Hauffer zählte auf: »Den Grund der Drohung zum Beispiel,
Bedingungen zum Beispiel. Hat der Mann irgendwelche
Forderungen gestellt: Wenn Sie das oder das nicht tun, bringe
ich sie um?«
Rita Lundolf schüttelte den Kopf. »Er hat ja nie direkt gesagt,
daß er mich umbringen würde. Mein Leben sei bald zu Ende. Sei
bald verwirkt.«
»Verwirkt?« Wer sagt das schon. Draus könnte man
Rückschlüsse ziehen. Auf den Bildungsgrad des Anrufers, auf
sein Alter.
»Ja, verwirkt. Und immer redet er mich mit Du an.«
»Gebraucht er irgendwelche Anzüglichkeiten?
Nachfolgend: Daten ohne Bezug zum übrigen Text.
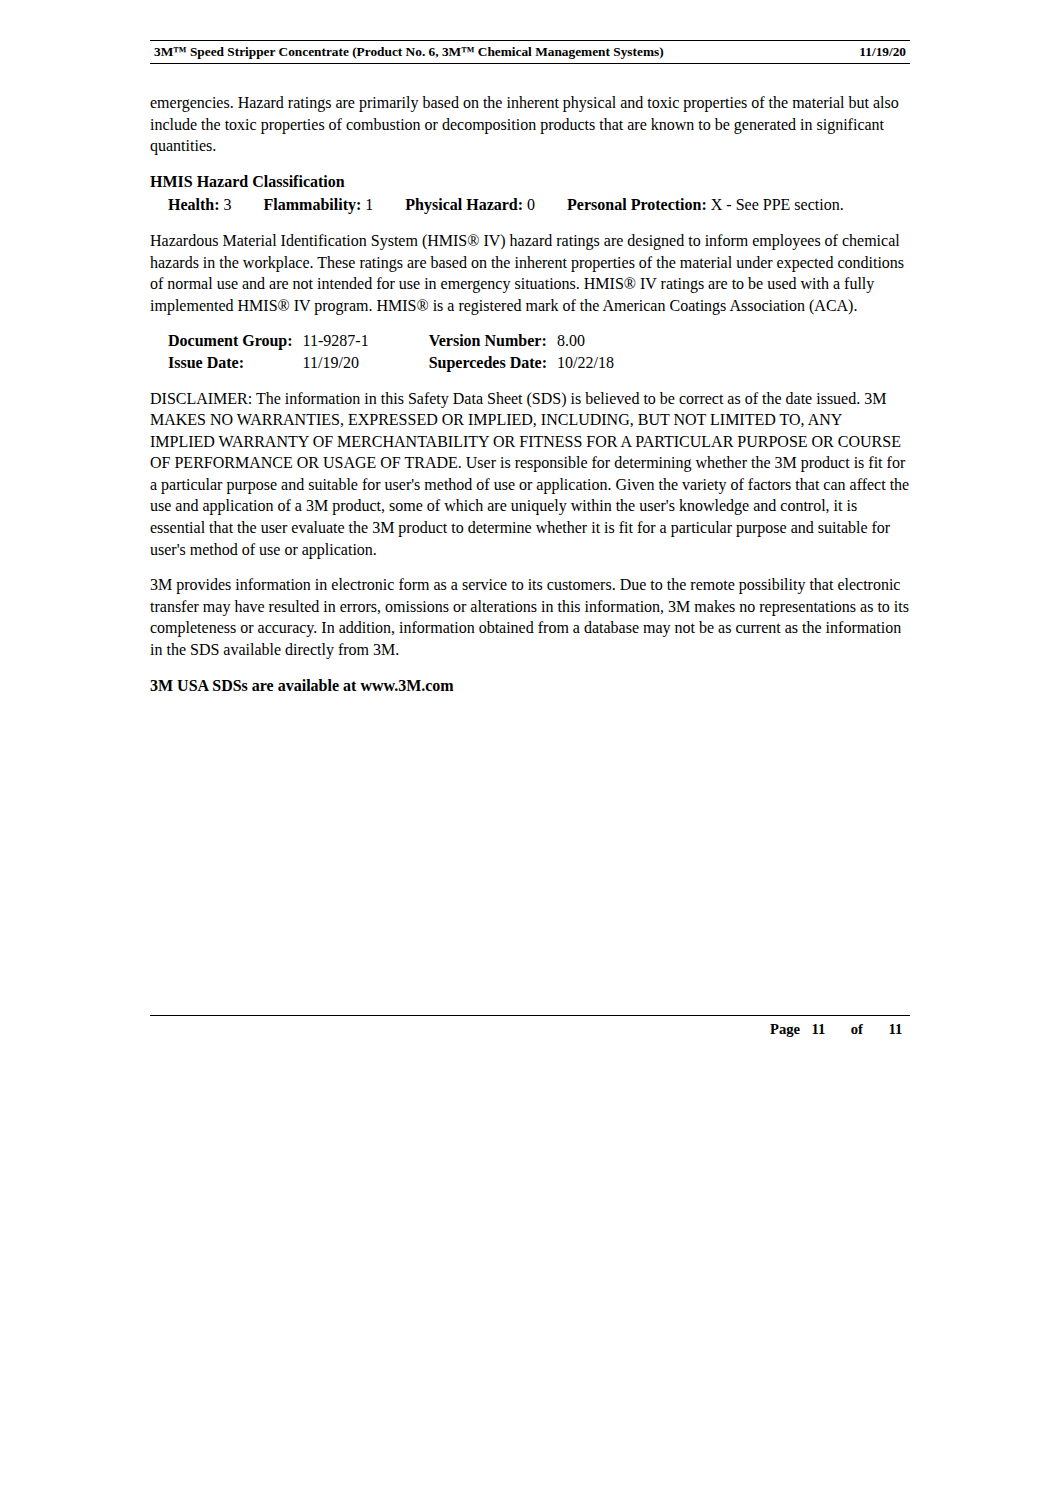3M™ Speed Stripper Concentrate (Product No. 6, 3M™ Chemical Management Systems) 11/19/20
emergencies. Hazard ratings are primarily based on the inherent physical and toxic properties of the material but also include the toxic properties of combustion or decomposition products that are known to be generated in significant quantities.
HMIS Hazard Classification
Health: 3 Flammability: 1 Physical Hazard: 0 Personal Protection: X - See PPE section.
Hazardous Material Identification System (HMIS® IV) hazard ratings are designed to inform employees of chemical hazards in the workplace. These ratings are based on the inherent properties of the material under expected conditions of normal use and are not intended for use in emergency situations. HMIS® IV ratings are to be used with a fully implemented HMIS® IV program. HMIS® is a registered mark of the American Coatings Association (ACA).
| Document Group: | 11-9287-1 | Version Number: | 8.00 |
| Issue Date: | 11/19/20 | Supercedes Date: | 10/22/18 |
DISCLAIMER: The information in this Safety Data Sheet (SDS) is believed to be correct as of the date issued. 3M MAKES NO WARRANTIES, EXPRESSED OR IMPLIED, INCLUDING, BUT NOT LIMITED TO, ANY IMPLIED WARRANTY OF MERCHANTABILITY OR FITNESS FOR A PARTICULAR PURPOSE OR COURSE OF PERFORMANCE OR USAGE OF TRADE. User is responsible for determining whether the 3M product is fit for a particular purpose and suitable for user's method of use or application. Given the variety of factors that can affect the use and application of a 3M product, some of which are uniquely within the user's knowledge and control, it is essential that the user evaluate the 3M product to determine whether it is fit for a particular purpose and suitable for user's method of use or application.
3M provides information in electronic form as a service to its customers. Due to the remote possibility that electronic transfer may have resulted in errors, omissions or alterations in this information, 3M makes no representations as to its completeness or accuracy. In addition, information obtained from a database may not be as current as the information in the SDS available directly from 3M.
3M USA SDSs are available at www.3M.com
Page 11 of 11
Wird er
ausfallend, ordinär?«
Auch so etwas war von Bedeutung. Die Frau war hübsch, sie
war auch das, was man heutzutage sexy nannte, mit einem
Touch ins Lockere: schlank und drahtig, dabei aber
wohlproportioniert, wie Hauffer zu erkennen meinte.
»Keine Anzüglichkeiten«, sagte sie. »Der Mann ist unheimlich
sachlich. Das ist es ja, was mich fertigmacht, Herr Kommissar.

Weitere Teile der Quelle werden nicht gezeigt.